§ SET OF TASKS:
**a)** Say whether each statement agrees with the abstract on diet and menstrual symptoms. Answer yes or no for each, quoting the words that decide it.
(i) Thirty-three women took part in the study.
(ii) In the phase on their usual diet, the women took a placebo pill.
(iii) Body weight was not measured during the study.
**b)** Write what comes next in the abstract on diet and menstrual symptoms, starting after its last sentence.

§ DOCUMENT SECTION:
▼▼▼
Literature DB >> 10674588

Diet and sex-hormone binding globulin, dysmenorrhea, and premenstrual symptoms.

N D Barnard1, A R Scialli, D Hurlock, P Bertron.   

Abstract

OBJECTIVE: To test the hypothesis that a low-fat, vegetarian diet reduces dysmenorrhea and premenstrual symptoms by its effect on serum sex-hormone binding globulin concentration and estrogen activity.
METHODS: In a crossover design, 33 women followed a low-fat, vegetarian diet for two menstrual cycles. For two additional cycles, they followed their customary diet while taking a supplement placebo pill. Dietary intake, serum sex-hormone binding globulin concentration, body weight, pain duration and intensity, and premenstrual symptoms were assessed during each study phase.
▲▲▲
§ DATA RECORDS:
▼▼▼
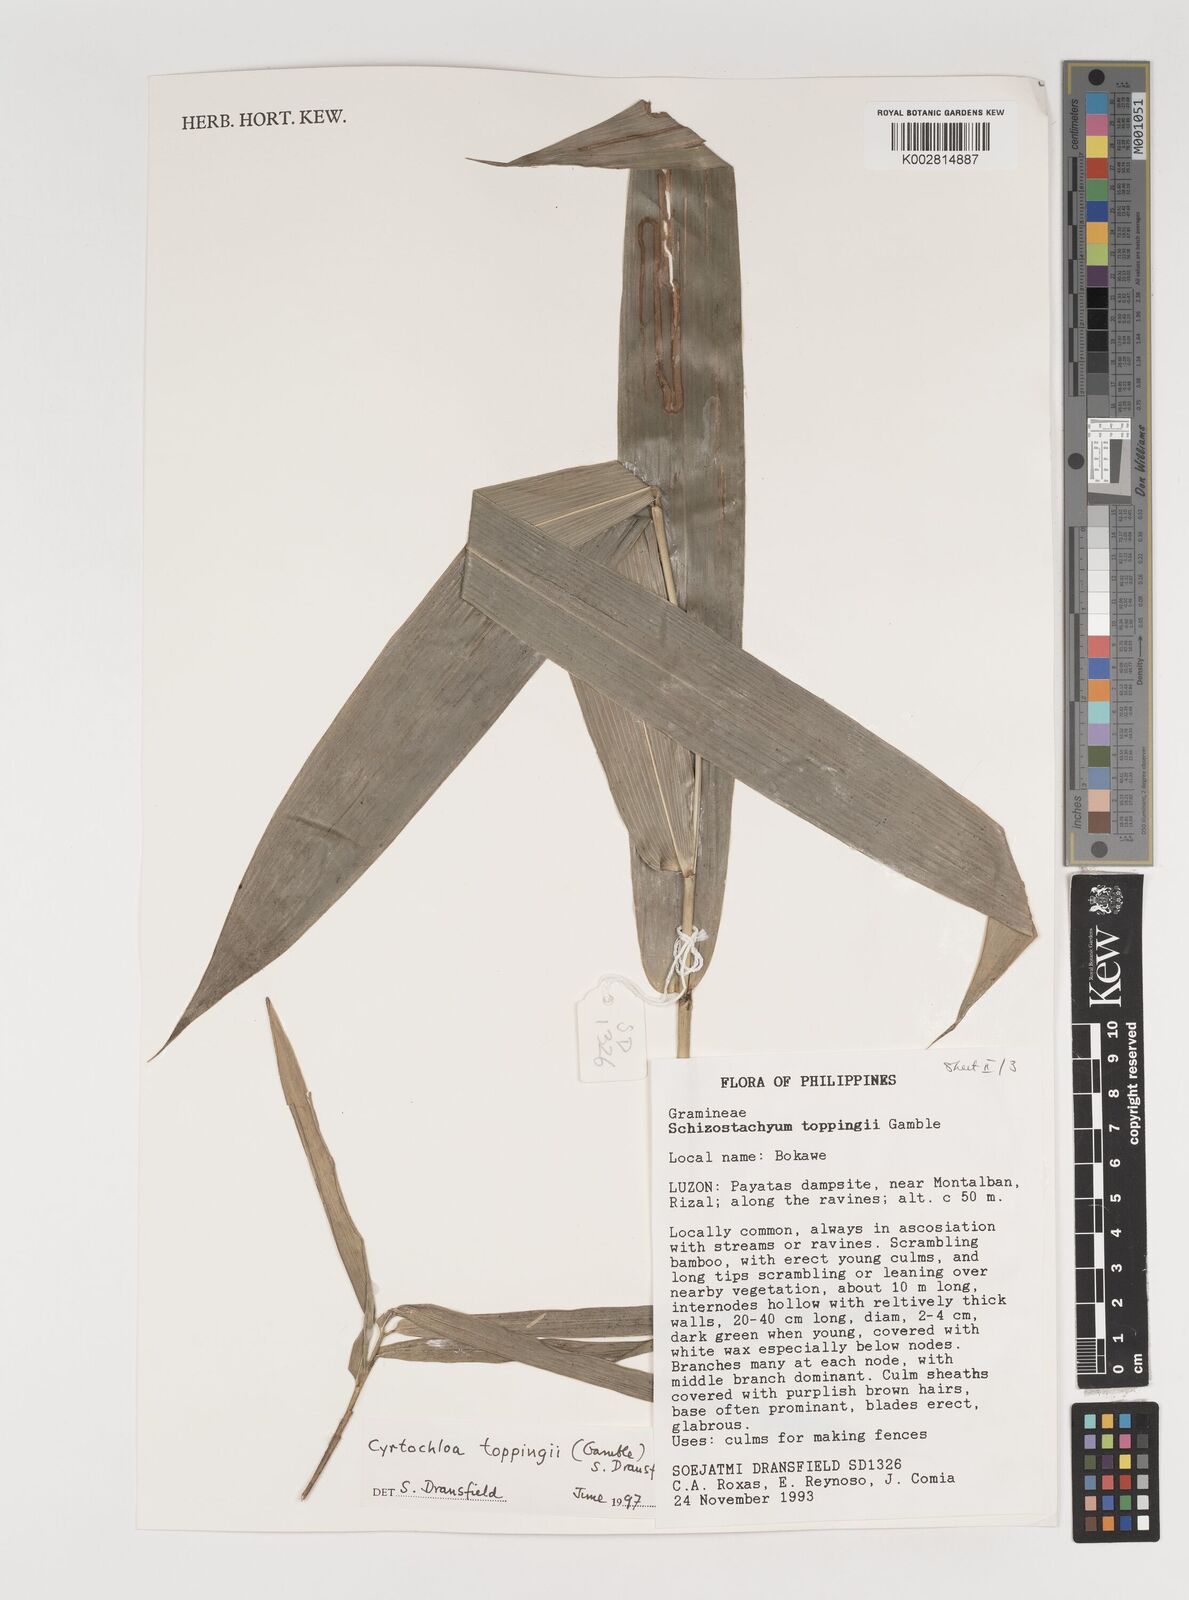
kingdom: Plantae
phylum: Tracheophyta
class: Liliopsida
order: Poales
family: Poaceae
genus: Cyrtochloa
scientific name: Cyrtochloa toppingii
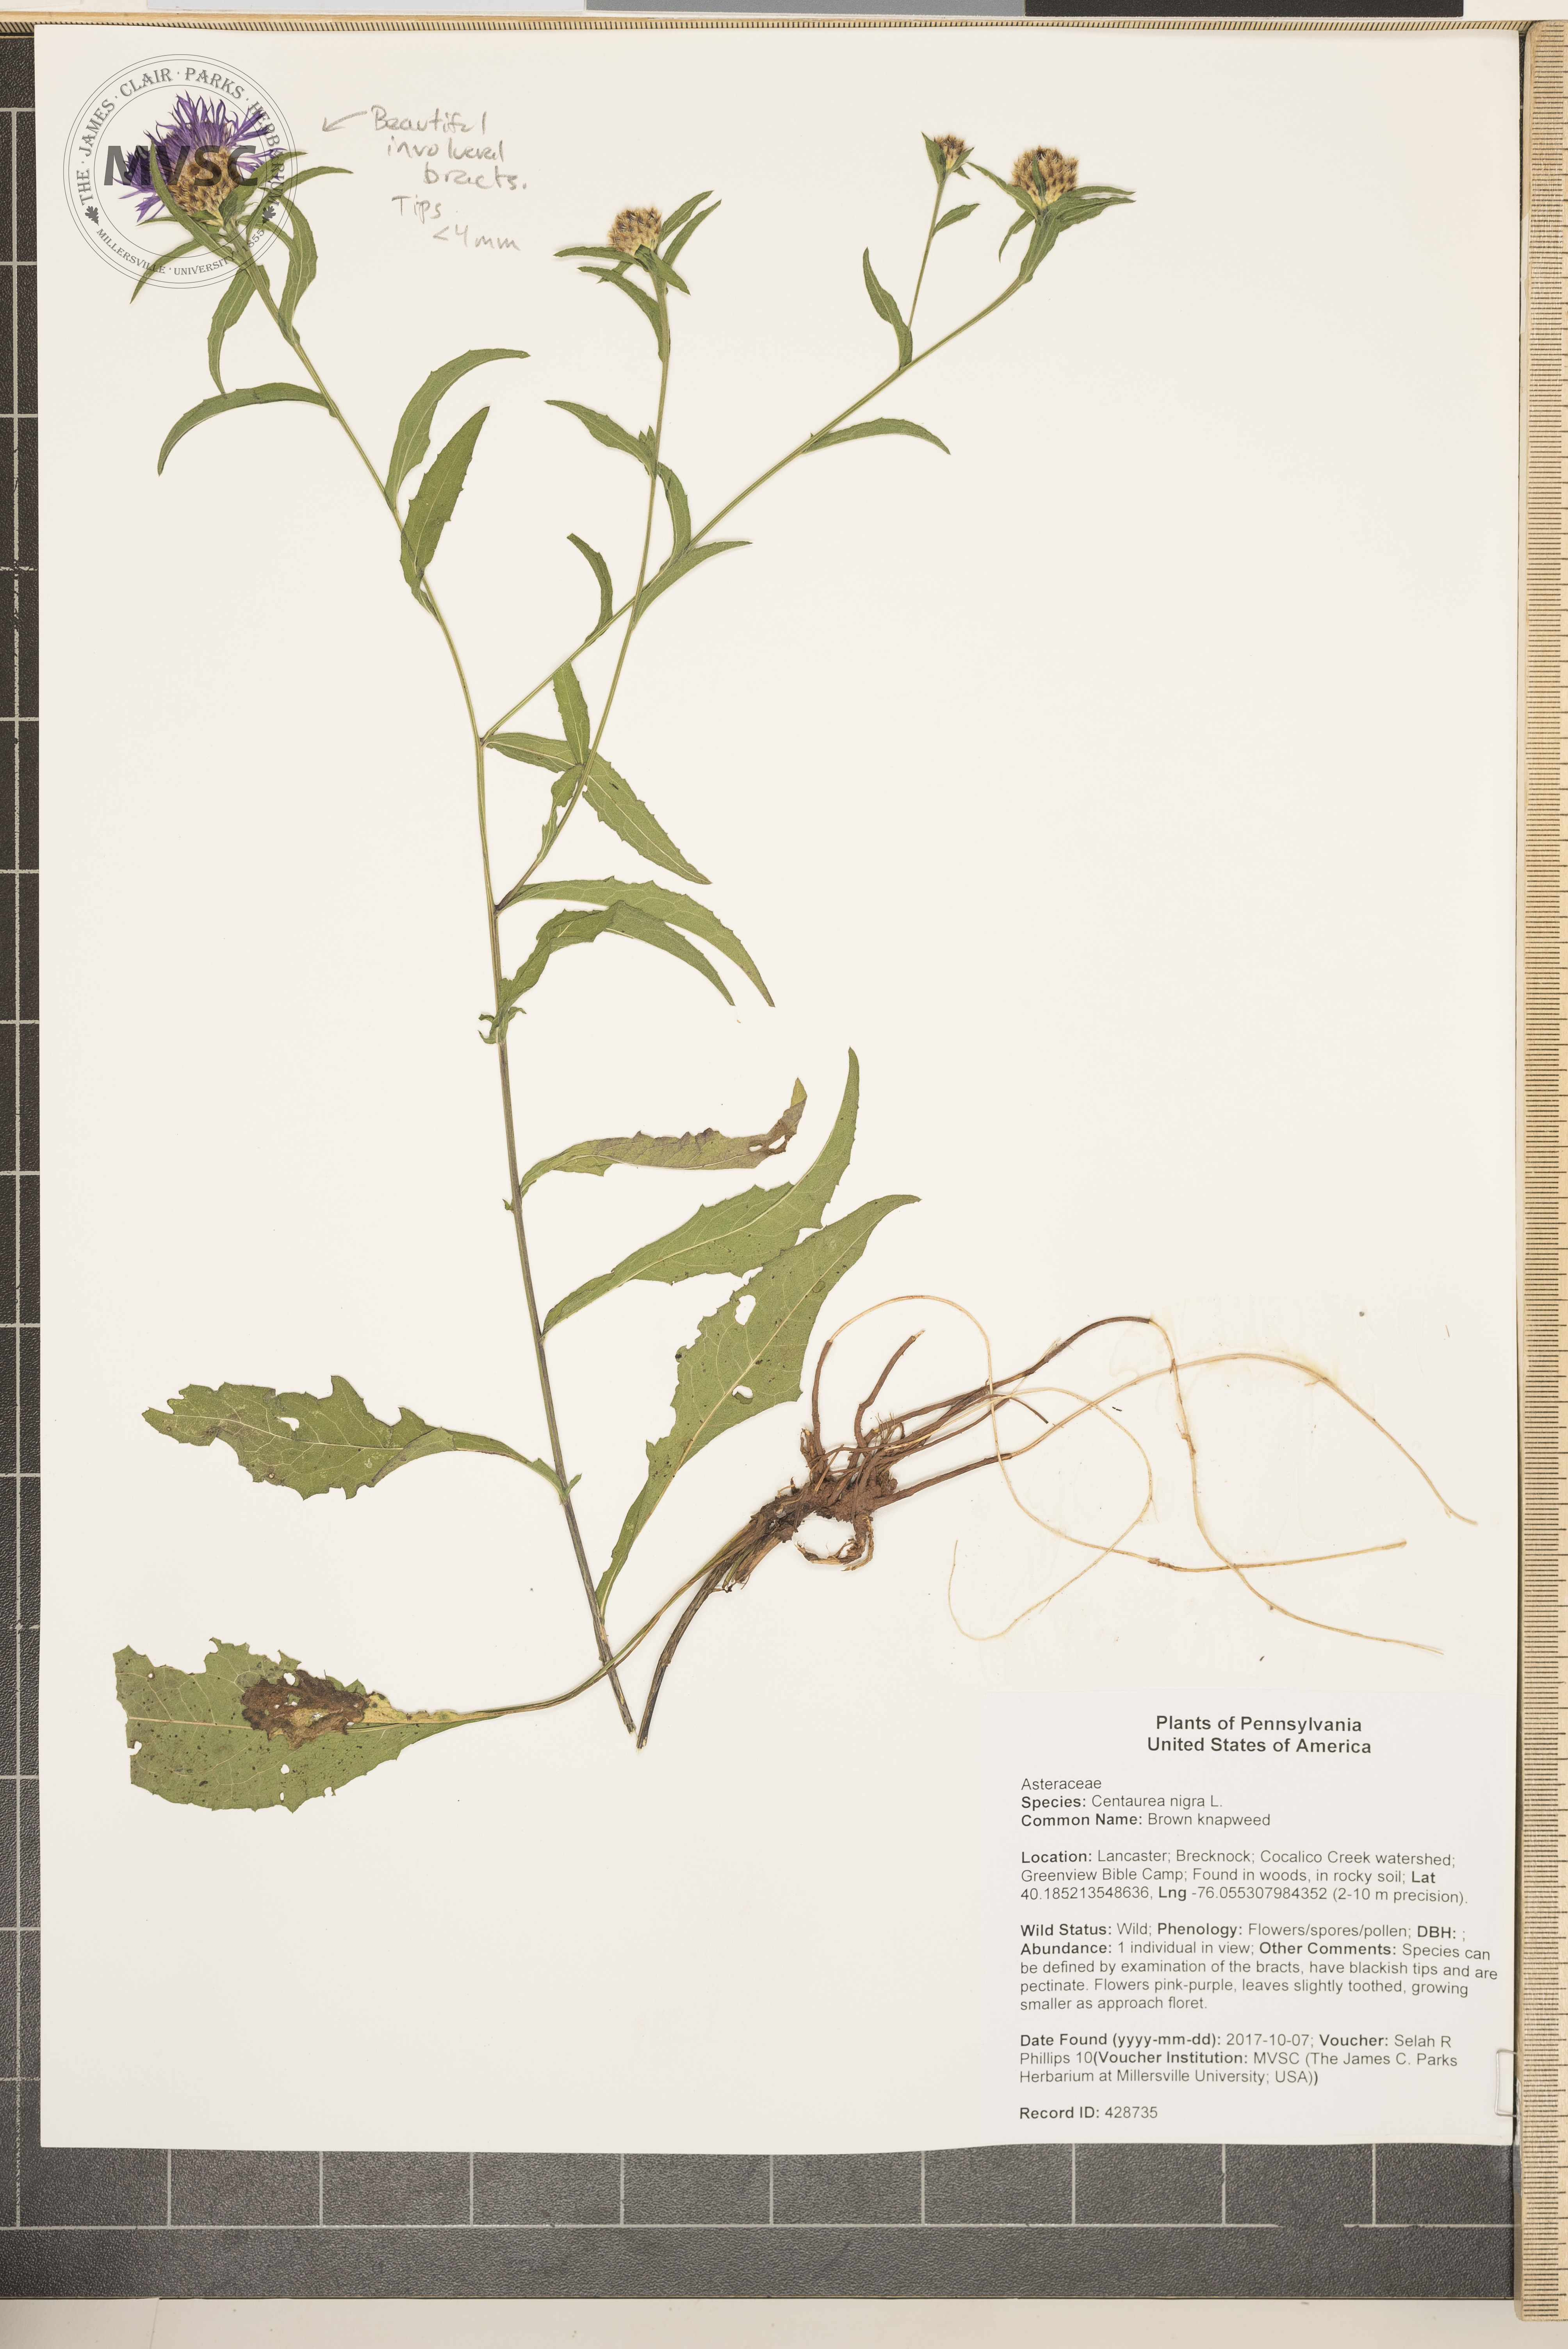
▲▲▲
§ RESPONSES FOR EACH TASK:
**a)**
(i) Yes: "33 women followed a low-fat, vegetarian diet for two menstrual cycles"
(ii) Yes: "they followed their customary diet while taking a supplement placebo pill"
(iii) No: "Dietary intake, serum sex-hormone binding globulin concentration, body weight, pain duration and intensity, and premenstrual symptoms were assessed during each study phase."

**b)**
RESULTS: Mean (+/- standard deviation [SD]) serum sex-hormone binding globulin concentration was higher during the diet phase (46.7 +/- 23.6 nmol/L) than during the supplement phase (39.3 +/- 19.8 nmol/L, P < .001). Mean (+/- SD) body weight was lower during the diet (66.1 +/- 11.3 kg) compared with the supplement phase (67.9 +/- 12.1 kg, P < .001). Mean dysmenorrhea duration fell significantly from baseline (3.9 +/- 1.7 days) to diet phase (2.7 +/- 1.9 days) compared with change from baseline to supplement phase (3.6 +/- 1.7 days, P < .01). Pain intensity fell significantly during the diet phase, compared with baseline, for the worst, second-worst, and third-worst days, and mean durations of premenstrual concentration, behavioral change, and water retention symptoms were reduced significantly, compared with the supplement phase.
CONCLUSION: A low-fat vegetarian diet was associated with increased serum sex-hormone binding globulin concentration and reductions in body weight, dysmenorrhea duration and intensity, and premenstrual symptom duration. The symptom effects might be mediated by dietary influences on estrogen activity.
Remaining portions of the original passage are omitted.